(l to r) Top Doris Day in The Doris Day Show; Andrew Duggan, Wayne Maunder, and James Stacy in Lancer;
Middle: Diahann Carroll and Marc Copage in Julia; Phyllis Diller in The Beautiful Phyllis Diller Show;
Bottom: Robert Morse in That’s Life; Otis Young and Don Murray in The Outcast
Hirschfeld captioned this work “Some of the new shows scheduled (between commercials) for this fall on your groan box.” In the era before cable television, the new television season on the three networks were subjects of great anticipation. The television mirrored the theater season in that it ran from September to the end of May, only the networks would then repeat the shows (commonly referred to as “reruns”) over the summer.
These shows represent their time.
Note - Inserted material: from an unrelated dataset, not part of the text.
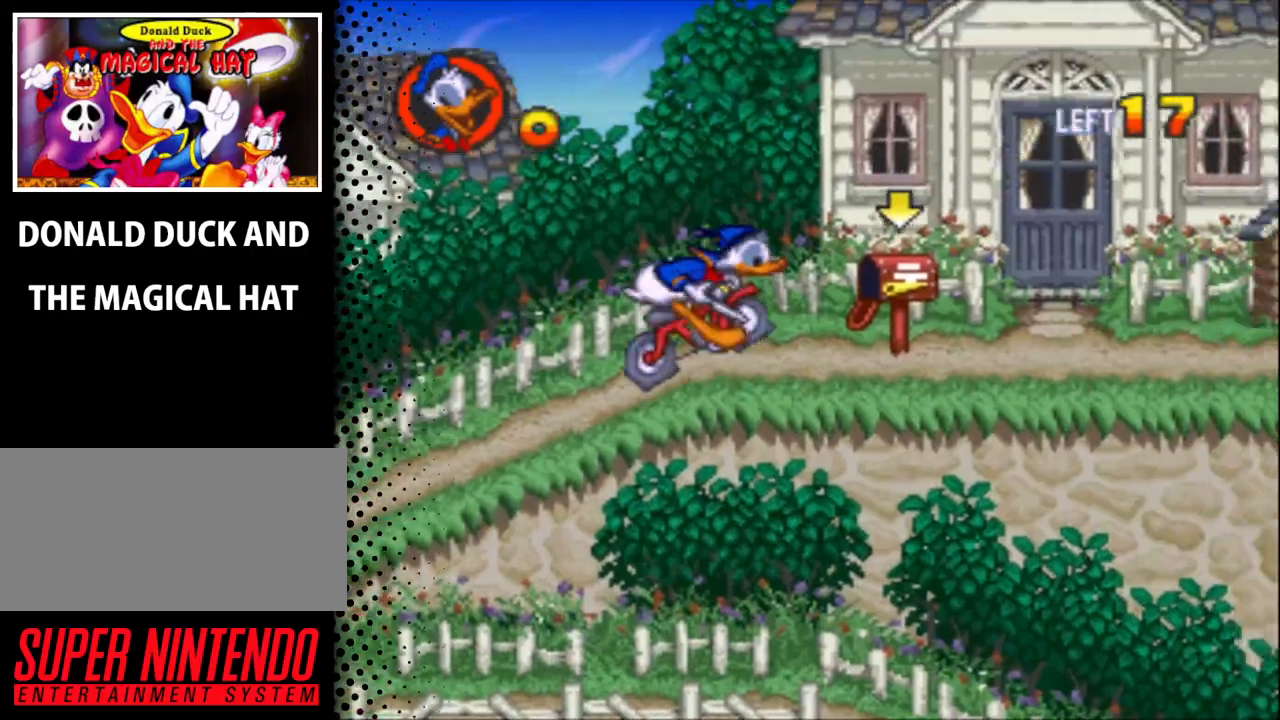
{"buttons": ["DPAD_RIGHT"], "events": [[133, "A", "down"], [300, "A", "up"], [367, "DPAD_UP", "down"], [433, "DPAD_UP", "up"]]}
The Outcasts was a story of two cowboys, one Black, and one White, who work together even if they aren’t friends, reminiscent of The Defiant Ones. Julia was a groundbreaking series, the first to star a Black woman in a non-stereotypical role, but at the time, some critics thought the show was too apolitical. Gil Scott-Heron’s classic “The Revolution Will Not Be Televised) name checks the series as something you won’t see when the uprising comes. Robert Morse starred in a innovative series that charted the ups and downs of a young couple, in the form of a Broadway-style musical. It was filmed before a live audience and featured new songs, standards, and even pop hits of the day. Despite an Emmy nomination and guest stars that ranged from Liza Minnelli to Sid Caesar it ran only one season. Like the theater, many of these shows had very short runs.
While it only ran for two seasons, Lancer has continued to play role in American culture. The 2019 movie Once Upon a Time in Hollywood incorporates a fictionalized account of the filming of Lancer's pilot episode, with Leonardo DiCaprio appearing as a villain in the episode. Additional scenes are featured in the film’s novelization.